AI in Russian Business: Between Efficiency and the Illusion of Cheapness
Russian businesses are actively implementing artificial intelligence, but not all companies are reaping real benefits from it. The key problem is an incorrect assessment of implementation costs. Many managers, looking at the price of licenses and tokens, forget about infrastructure, security, integration with existing systems, and staff training. As a result, an ordinary employee performing routine tasks often turns out to be cheaper than a "smart" neural network that requires constant monitoring and fine-tuning.
However, this is not a death sentence for the technology. As practice shows, the main difficulty lies not in the cost of resources, but in organizational complexity. Companies spend years building infrastructure from scratch, trying to safely integrate AI into their internal network, comply with regulatory requirements, and maintain control. At the same time, in certain scenarios, the return on investment can reach hundreds of percent. In the most radical cases, automation allows reducing departments from dozens of employees to just a few without losing service quality.
How to measure returns: infrastructure and business layers
A professional approach to AI involves evaluating not "response speed," but actual operational and financial indicators. ROI metrics should include two layers: the infrastructure layer (productivity growth and reduced operating costs) and the business layer (speed and cost of launching AI services for internal and external users). Companies that view AI as a "toy for speed" risk ending up with an expensive and useless toy.

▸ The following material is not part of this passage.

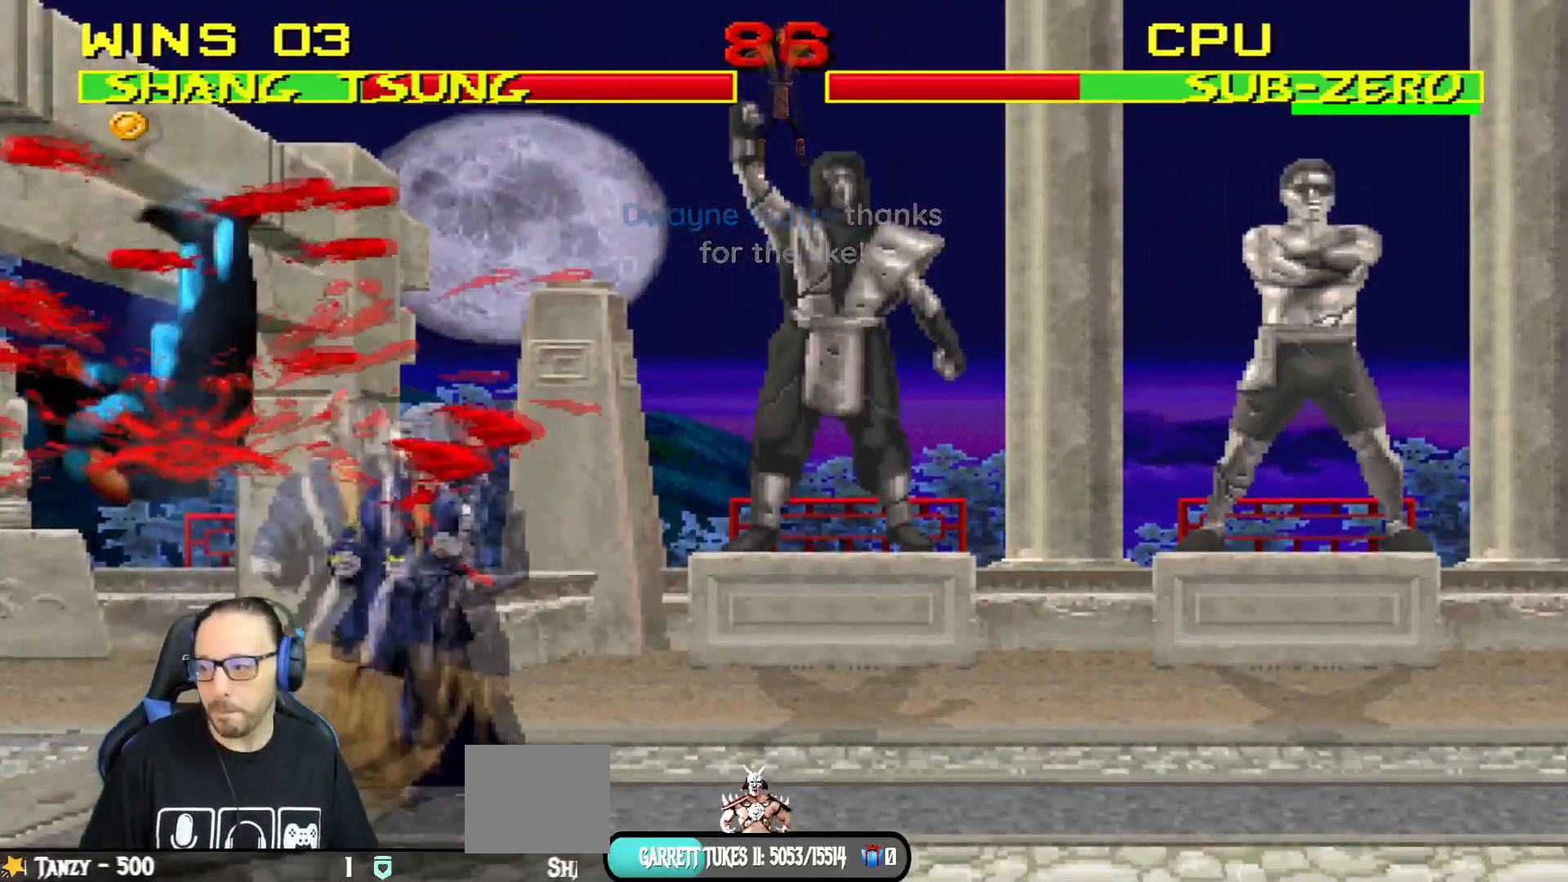
{"buttons": ["TRIANGLE", "L1", "DPAD_RIGHT"], "left_stick": "center", "right_stick": "center", "events": [[16, "TRIANGLE", "up"], [116, "DPAD_RIGHT", "down"], [133, "L1", "down"], [150, "DPAD_UP", "down"], [433, "TRIANGLE", "down"], [500, "DPAD_UP", "up"]]}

Workforce reductions: myth or reality?
Many fear that AI will lead to mass layoffs. In practice, Russian projects show a different picture: AI solutions are positioned not as a tool for reducing headcount, but as a way to remove technological and organizational barriers. Instead of layoffs, there is a redistribution of efforts: fewer resources are spent on building and maintaining low-level infrastructure, and more on creating specific business scenarios. This changes the task profile for IT teams but does not lead to direct cuts. On the contrary, AI opens access to areas where new staff positions previously had to be created.
Employee resistance and skill degradation
Skepticism from IT teams and business is a normal reaction to any technology that affects responsibility and processes. Successful implementation begins not with models, but with a transparent explanation of goals. When employees see that AI takes over routine operations and smooths out the pace of daily work, resistance quickly fades. Skill degradation is not observed where AI is implemented as part of a controlled infrastructure, rather than as a "black box," and is accompanied by training and quality regulations. IT specialists, on the contrary, gain access to a more modern set of technologies and are compelled to grow their competencies.

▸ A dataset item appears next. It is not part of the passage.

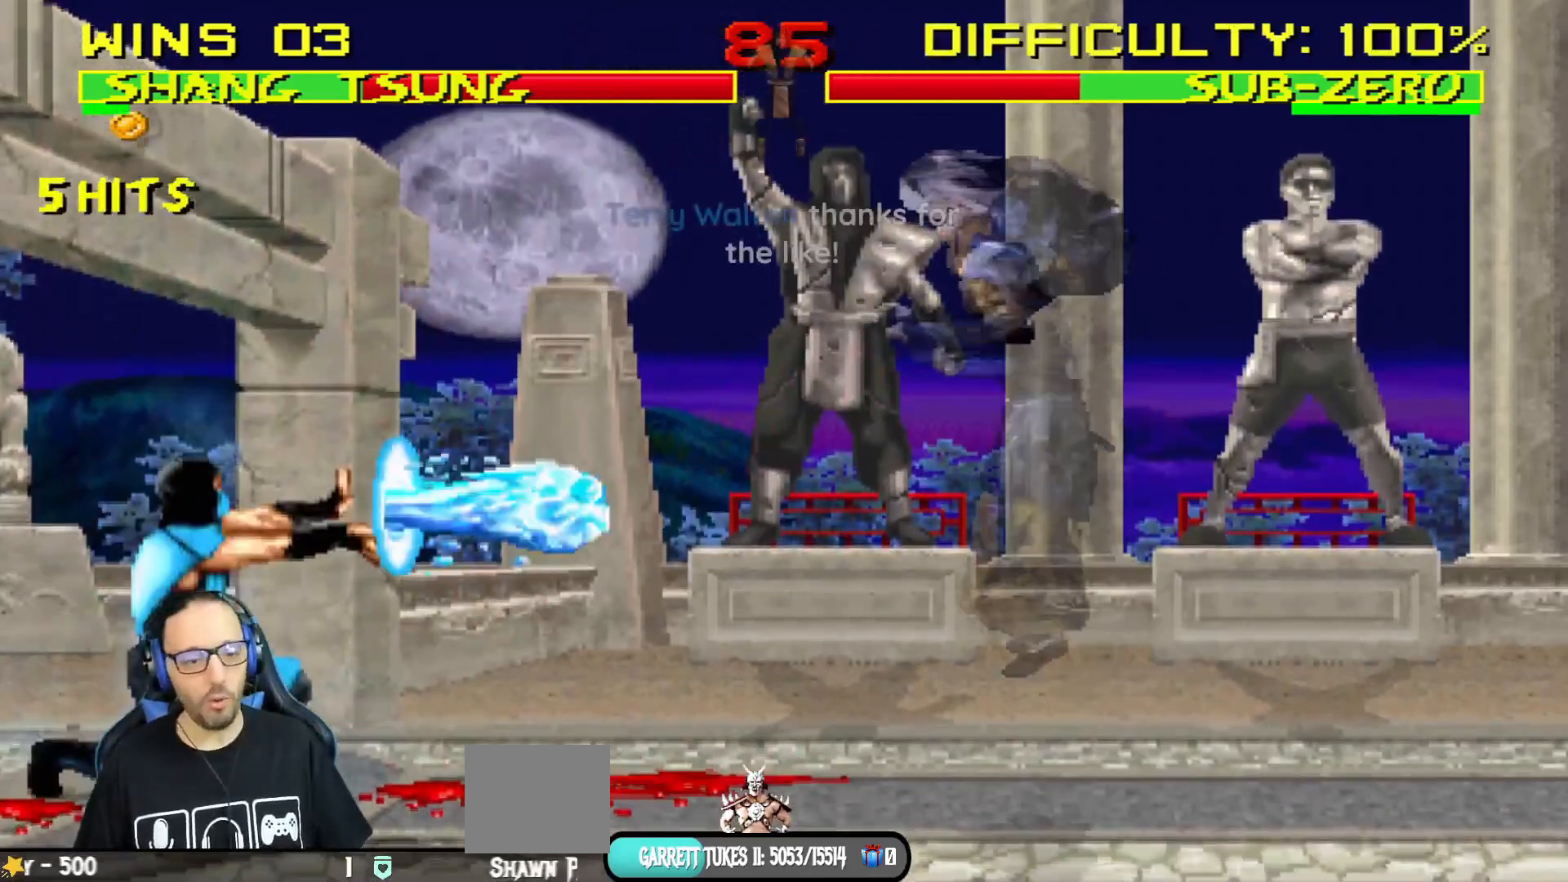
{"buttons": ["TRIANGLE"], "left_stick": "center", "right_stick": "center", "events": [[300, "TRIANGLE", "down"], [433, "DPAD_UP", "up"], [484, "DPAD_LEFT", "up"], [500, "L1", "up"]]}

Security and responsibility: solution architecture
Generative models can make mistakes, and this is built into the solution architecture from the start. Critical issues remain under human control and within the framework of information security requirements. The focus is on a platform within the company's own network with transparent architecture and a managed perimeter. Company and client data are not transferred to foreign models—this is a basic requirement, considering the expected tightening of approaches to cross-border data transfer. A fully domestic technological base and compliance with information security requirements are key priorities.
Regulation: a zone of uncertainty or freedom?
The lack of strict AI regulation in Russia currently gives businesses the opportunity to actively experiment, but creates uncertainty regarding responsibility, especially concerning generative content and data handling. Integrators and clients are forced to establish their own frameworks: from architecture to internal policies and contractual bases. Future regulation is expected to focus on risk assessment rather than imposing uniform requirements on all AI services. The Bank of Russia is already setting the tone in the financial sector, which remains one of the most active markets for the practical application of such technologies.
Expert opinion: The Russian AI market is in a "gold rush" phase, where many rush to implement the technology without assessing real costs. Success will come to those who can build transparent architecture and clear ROI metrics, not to those who simply buy the most expensive model.